Task input ->
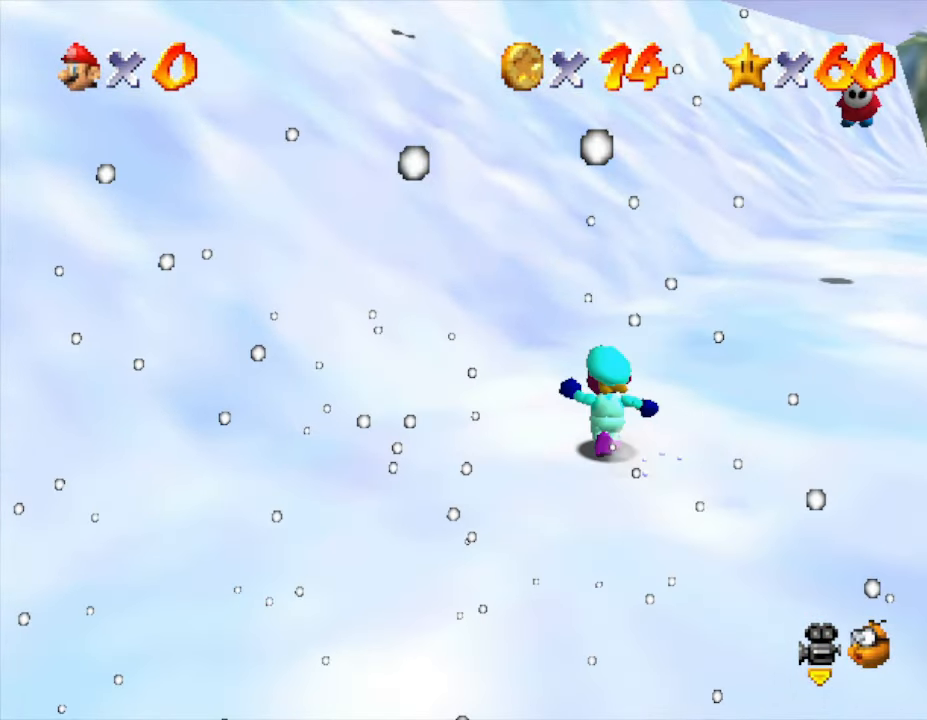
{"buttons": [], "left_stick": "up-left", "events": [[150, "A", "down"], [233, "A", "up"]]}
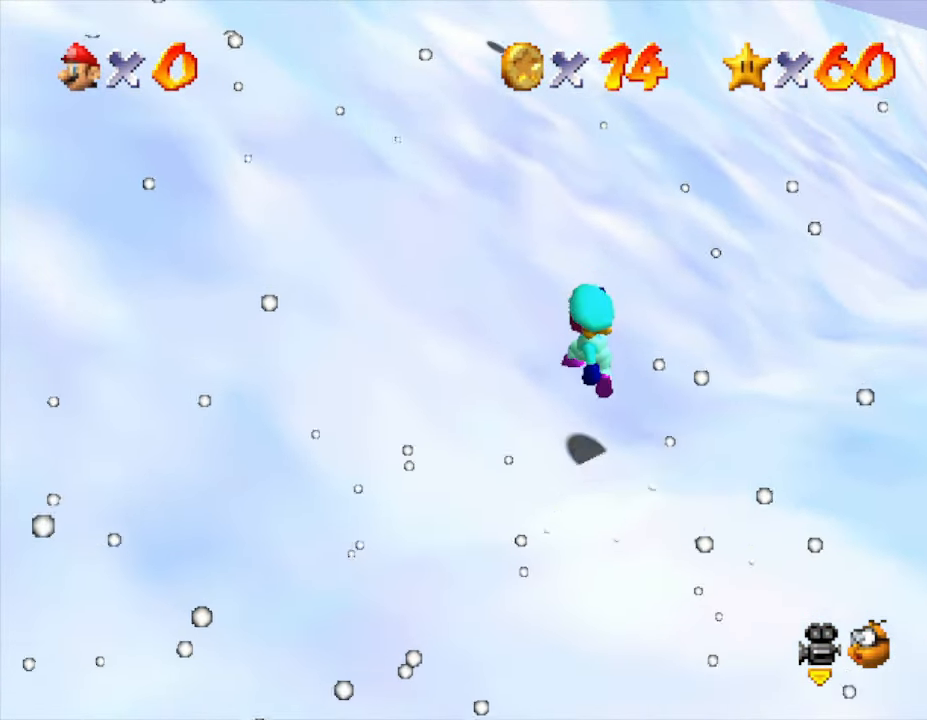
{"buttons": ["A"], "left_stick": "up", "events": [[17, "left_stick", "up"], [167, "A", "down"]]}
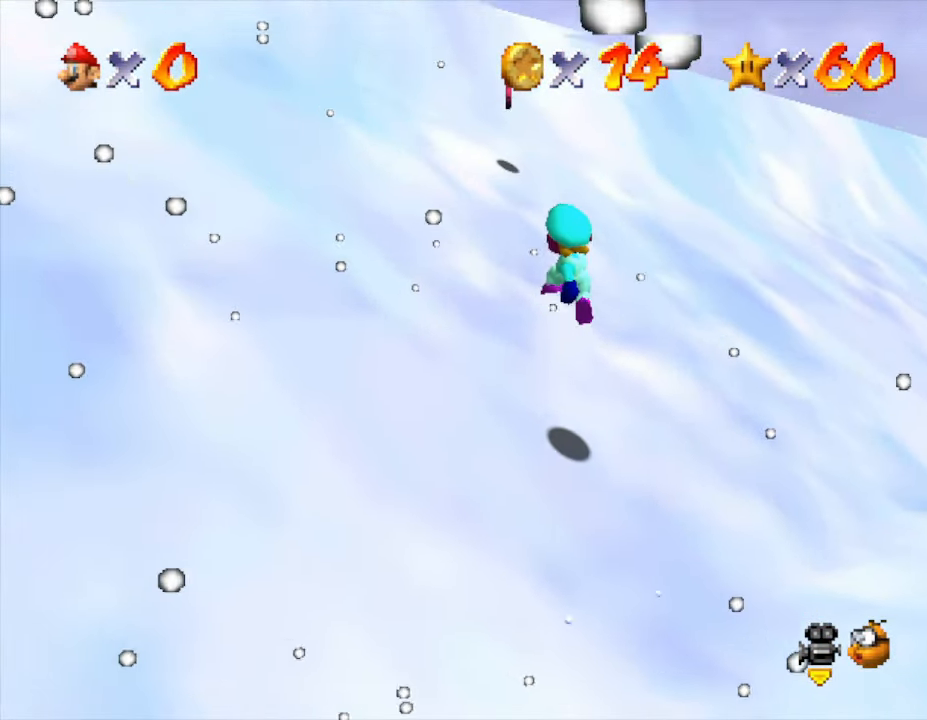
{"buttons": [], "left_stick": "up", "events": [[17, "A", "up"]]}
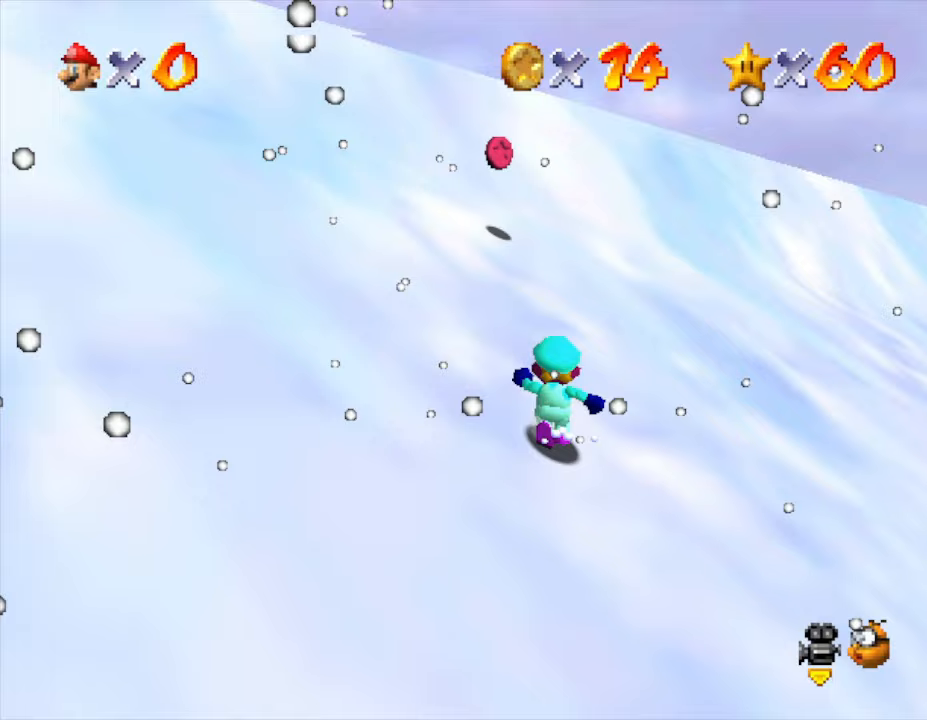
{"buttons": [], "left_stick": "up-right", "events": [[67, "left_stick", "up-right"]]}
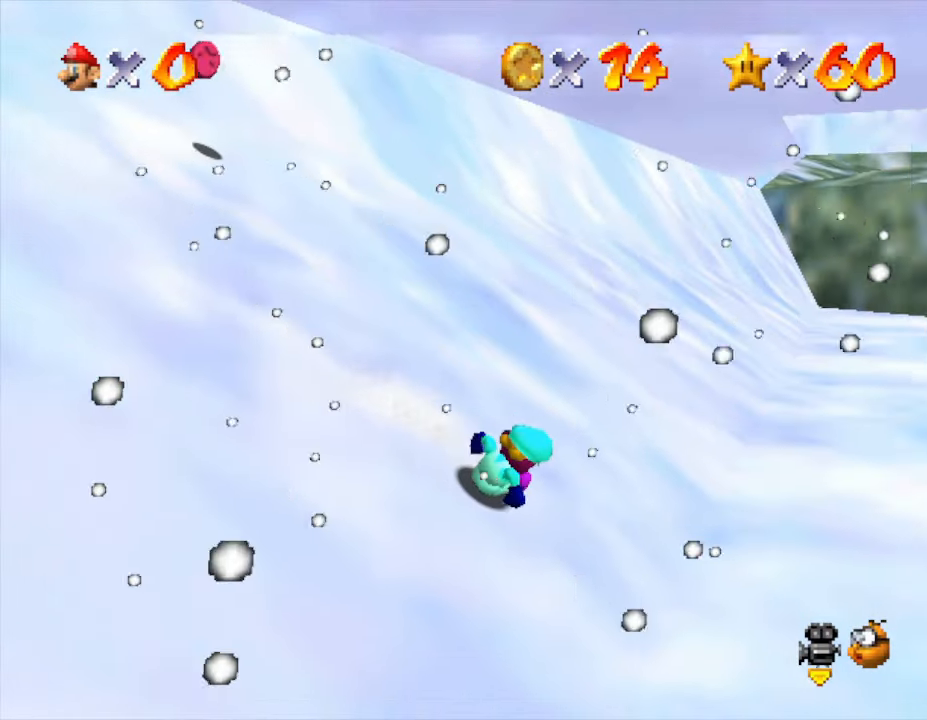
{"buttons": [], "left_stick": "right", "events": [[100, "A", "down"], [183, "left_stick", "up-left"], [217, "A", "up"], [283, "left_stick", "down-left"], [417, "left_stick", "right"]]}
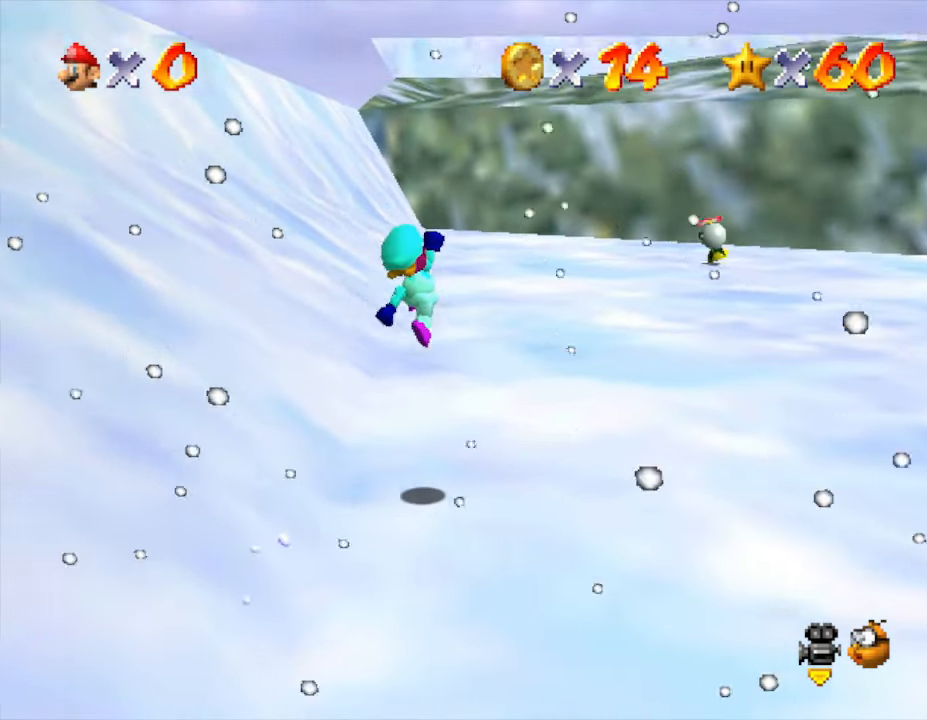
{"buttons": ["C_RIGHT"], "left_stick": "right", "events": [[133, "C_RIGHT", "down"], [233, "C_RIGHT", "up"], [383, "C_RIGHT", "down"]]}
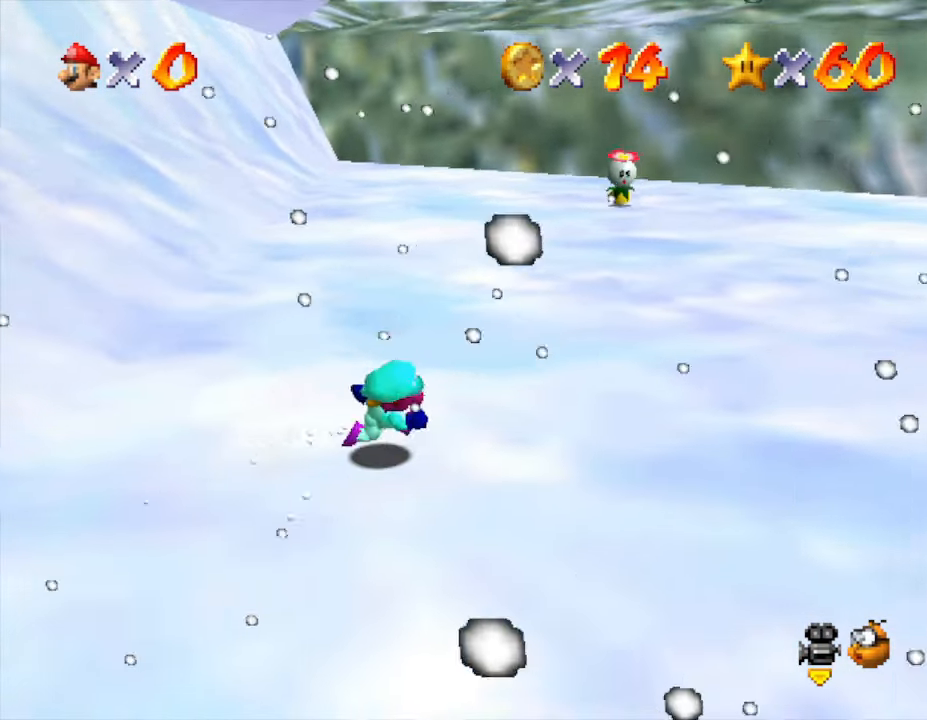
{"buttons": ["C_RIGHT"], "left_stick": "right", "events": [[17, "left_stick", "down-right"], [50, "C_RIGHT", "up"], [167, "C_RIGHT", "down"], [383, "C_RIGHT", "up"], [467, "C_RIGHT", "down"], [500, "left_stick", "right"]]}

Activity -> Check each line in the data for the word "down", then report only how many lines contain it.

Reply -> 5